Max profit equals the net credit times 100 inside the inner strikes; max loss equals wing width minus credit times 100. Two breakevens at inner strikes plus and minus the credit. For the PLSE iron condor priced from the end-of-day chain at a 30-day expiry (ATM IV 71.20%), the computed maximum profit is $37.00 per contract and the computed maximum loss is -$63.00 per contract. Live intraday quotes will differ as the chain moves through the trading session.
What is the breakeven for a PLSE iron condor?
The breakeven for the PLSE iron condor priced on this page is roughly $22.63 and $26.37 at expiration, derived from end-of-day chain premiums. Breakeven is the underlying price at which the strategy's P&L crosses zero ignoring transaction costs and assignment risk. The current PLSE market-implied 1-standard-deviation expected move is approximately 20.41%; if the move sits well outside the breakeven distance, the structure's risk-reward becomes correspondingly tighter.

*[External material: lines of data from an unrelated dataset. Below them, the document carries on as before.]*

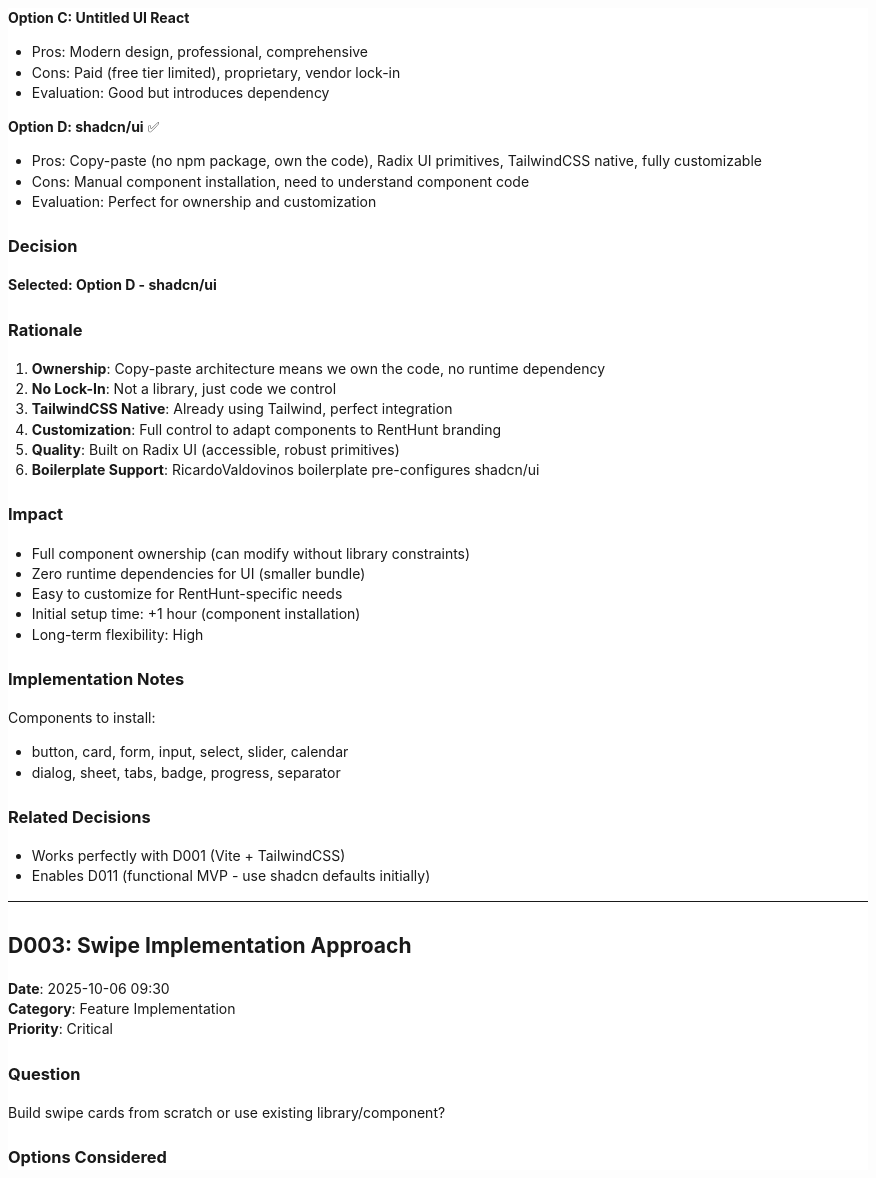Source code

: **Option C: Untitled UI React**
- Pros: Modern design, professional, comprehensive
- Cons: Paid (free tier limited), proprietary, vendor lock-in
- Evaluation: Good but introduces dependency

**Option D: shadcn/ui** ✅
- Pros: Copy-paste (no npm package, own the code), Radix UI primitives, TailwindCSS native, fully customizable
- Cons: Manual component installation, need to understand component code
- Evaluation: Perfect for ownership and customization

### Decision
**Selected: Option D - shadcn/ui**

### Rationale
1. **Ownership**: Copy-paste architecture means we own the code, no runtime dependency
2. **No Lock-In**: Not a library, just code we control
3. **TailwindCSS Native**: Already using Tailwind, perfect integration
4. **Customization**: Full control to adapt components to RentHunt branding
5. **Quality**: Built on Radix UI (accessible, robust primitives)
6. **Boilerplate Support**: RicardoValdovinos boilerplate pre-configures shadcn/ui

### Impact
- Full component ownership (can modify without library constraints)
- Zero runtime dependencies for UI (smaller bundle)
- Easy to customize for RentHunt-specific needs
- Initial setup time: +1 hour (component installation)
- Long-term flexibility: High

### Implementation Notes
Components to install:
- button, card, form, input, select, slider, calendar
- dialog, sheet, tabs, badge, progress, separator

### Related Decisions
- Works perfectly with D001 (Vite + TailwindCSS)
- Enables D011 (functional MVP - use shadcn defaults initially)

---

## D003: Swipe Implementation Approach

**Date**: 2025-10-06 09:30  
**Category**: Feature Implementation  
**Priority**: Critical

### Question
Build swipe cards from scratch or use existing library/component?

### Options Considered

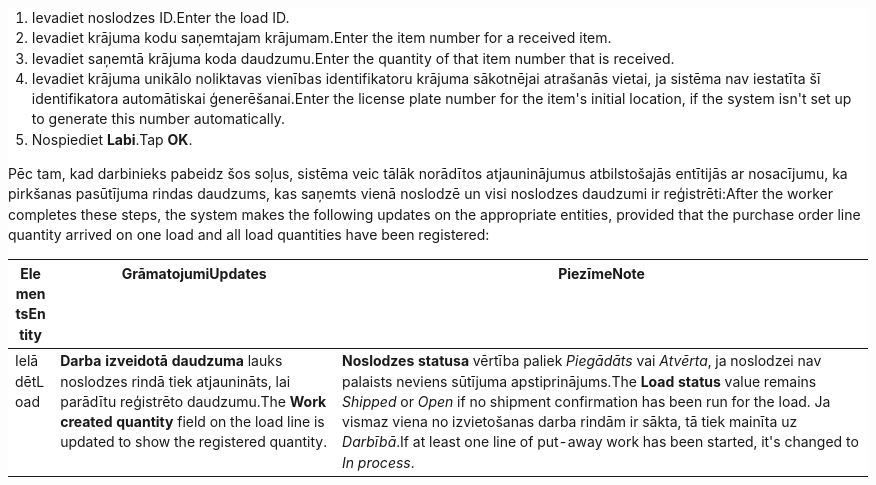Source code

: 1. <span data-ttu-id="1d22d-162">Ievadiet noslodzes ID.</span><span class="sxs-lookup"><span data-stu-id="1d22d-162">Enter the load ID.</span></span>
2. <span data-ttu-id="1d22d-163">Ievadiet krājuma kodu saņemtajam krājumam.</span><span class="sxs-lookup"><span data-stu-id="1d22d-163">Enter the item number for a received item.</span></span>
3. <span data-ttu-id="1d22d-164">Ievadiet saņemtā krājuma koda daudzumu.</span><span class="sxs-lookup"><span data-stu-id="1d22d-164">Enter the quantity of that item number that is received.</span></span>
4. <span data-ttu-id="1d22d-165">Ievadiet krājuma unikālo noliktavas vienības identifikatoru krājuma sākotnējai atrašanās vietai, ja sistēma nav iestatīta šī identifikatora automātiskai ģenerēšanai.</span><span class="sxs-lookup"><span data-stu-id="1d22d-165">Enter the license plate number for the item's initial location, if the system isn't set up to generate this number automatically.</span></span>
5. <span data-ttu-id="1d22d-166">Nospiediet **Labi**.</span><span class="sxs-lookup"><span data-stu-id="1d22d-166">Tap **OK**.</span></span>

<span data-ttu-id="1d22d-167">Pēc tam, kad darbinieks pabeidz šos soļus, sistēma veic tālāk norādītos atjauninājumus atbilstošajās entītijās ar nosacījumu, ka pirkšanas pasūtījuma rindas daudzums, kas saņemts vienā noslodzē un visi noslodzes daudzumi ir reģistrēti:</span><span class="sxs-lookup"><span data-stu-id="1d22d-167">After the worker completes these steps, the system makes the following updates on the appropriate entities, provided that the purchase order line quantity arrived on one load and all load quantities have been registered:</span></span>

| <span data-ttu-id="1d22d-168">Elements</span><span class="sxs-lookup"><span data-stu-id="1d22d-168">Entity</span></span> | <span data-ttu-id="1d22d-169">Grāmatojumi</span><span class="sxs-lookup"><span data-stu-id="1d22d-169">Updates</span></span> | <span data-ttu-id="1d22d-170">Piezīme</span><span class="sxs-lookup"><span data-stu-id="1d22d-170">Note</span></span> |
|---|---|---|
| <span data-ttu-id="1d22d-171">Ielādēt</span><span class="sxs-lookup"><span data-stu-id="1d22d-171">Load</span></span> | <span data-ttu-id="1d22d-172">**Darba izveidotā daudzuma** lauks noslodzes rindā tiek atjaunināts, lai parādītu reģistrēto daudzumu.</span><span class="sxs-lookup"><span data-stu-id="1d22d-172">The **Work created quantity** field on the load line is updated to show the registered quantity.</span></span> | <span data-ttu-id="1d22d-173">**Noslodzes statusa** vērtība paliek _Piegādāts_ vai _Atvērta_, ja noslodzei nav palaists neviens sūtījuma apstiprinājums.</span><span class="sxs-lookup"><span data-stu-id="1d22d-173">The **Load status** value remains _Shipped_ or _Open_ if no shipment confirmation has been run for the load.</span></span> <span data-ttu-id="1d22d-174">Ja vismaz viena no izvietošanas darba rindām ir sākta, tā tiek mainīta uz _Darbībā_.</span><span class="sxs-lookup"><span data-stu-id="1d22d-174">If at least one line of put-away work has been started, it's changed to _In process_.</span></span> |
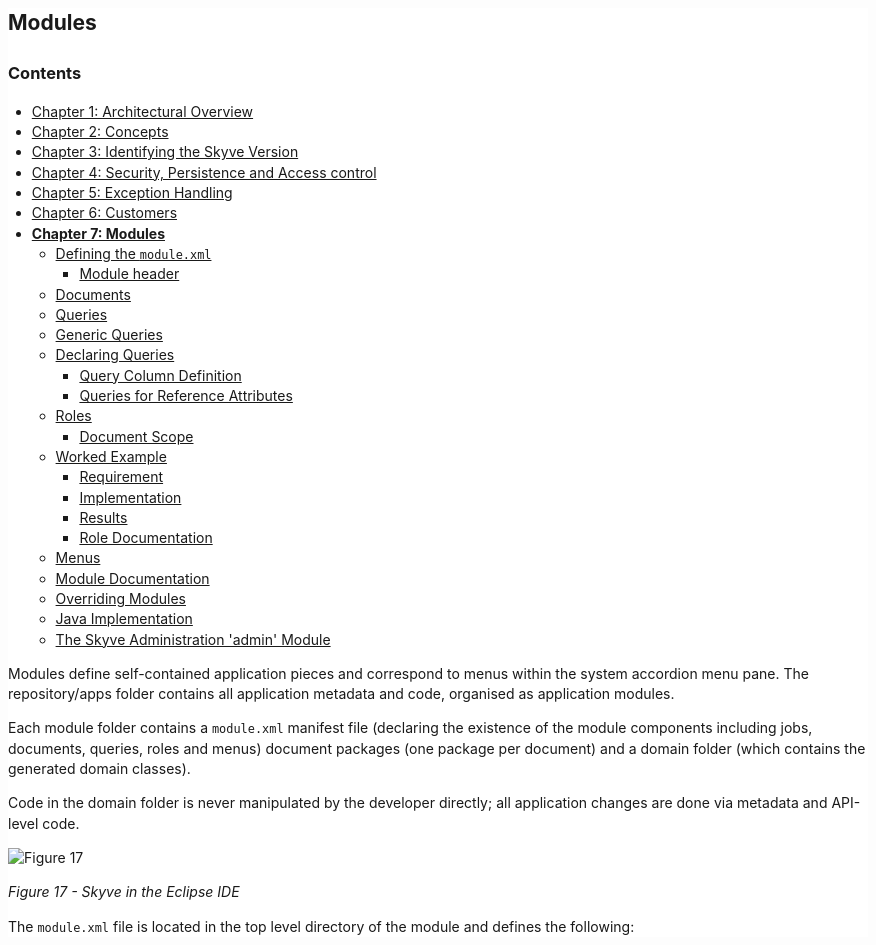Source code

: ## Modules

### Contents
* [Chapter 1: Architectural Overview](../README.md)
* [Chapter 2: Concepts](./../chapters/concepts.md)
* [Chapter 3: Identifying the Skyve Version](./../chapters/concepts.md)
* [Chapter 4: Security, Persistence and Access control](./../chapters/security-persistence-and-access-control.md)
* [Chapter 5: Exception Handling](./../chapters/exception-handling.md)
* [Chapter 6: Customers](./../chapters/customers.md)
* **[Chapter 7: Modules](#modules)**
  * [Defining the `module.xml`](#defining-the-module.xml)
    * [Module header](#module-header)
  * [Documents](#documents)
  * [Queries](#queries)
  * [Generic Queries](#generic-queries)
  * [Declaring Queries](#declaring-queries)
    * [Query Column Definition](#query-column-definition)
    * [Queries for Reference Attributes](#queries-for-reference-attributes)
  * [Roles](#roles)
    * [Document Scope](#document-scope)
  * [Worked Example](#worked-example)
    * [Requirement](#requirement)
    * [Implementation](#implementation)
    * [Results](#results)
    * [Role Documentation](#role-documentation)
  * [Menus](#menus)
  * [Module Documentation](#module-documentation)
  * [Overriding Modules](#overriding-modules)
  * [Java Implementation](#java-implementation)
  * [The Skyve Administration 'admin' Module](#the-skyve-administration-'admin'-module)

Modules define self-contained application pieces and correspond to menus
within the system accordion menu pane. The repository/apps folder
contains all application metadata and code, organised as application
modules.

Each module folder contains a `module.xml` manifest file (declaring the
existence of the module components including jobs, documents, queries,
roles and menus) document packages (one package per document) and a
domain folder (which contains the generated domain classes).

Code in the domain folder is never manipulated by the developer
directly; all application changes are done via metadata and API-level
code.

![Figure 17](media/image39.png "Figure 17 Skyve in the Eclipse IDE")

_Figure 17 - Skyve in the Eclipse IDE_

The `module.xml` file is located in the top level directory of the
module and defines the following:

When should you consider a iron condor on PLSE?
Iron condors on PLSE are a delta-neutral premium-collection structure that profits if PLSE stock stays inside the inner short strikes; short strikes typically sit near 1 standard deviation from spot.
How does current PLSE implied volatility affect this iron condor?
PLSE ATM IV is at 71.20% with IV rank near 5.58%, which is on the low end of its 1-year range. Premium-buying structures (long call, long put, debit spreads) are relatively cheap in this regime; premium-selling structures collect less credit per unit risk.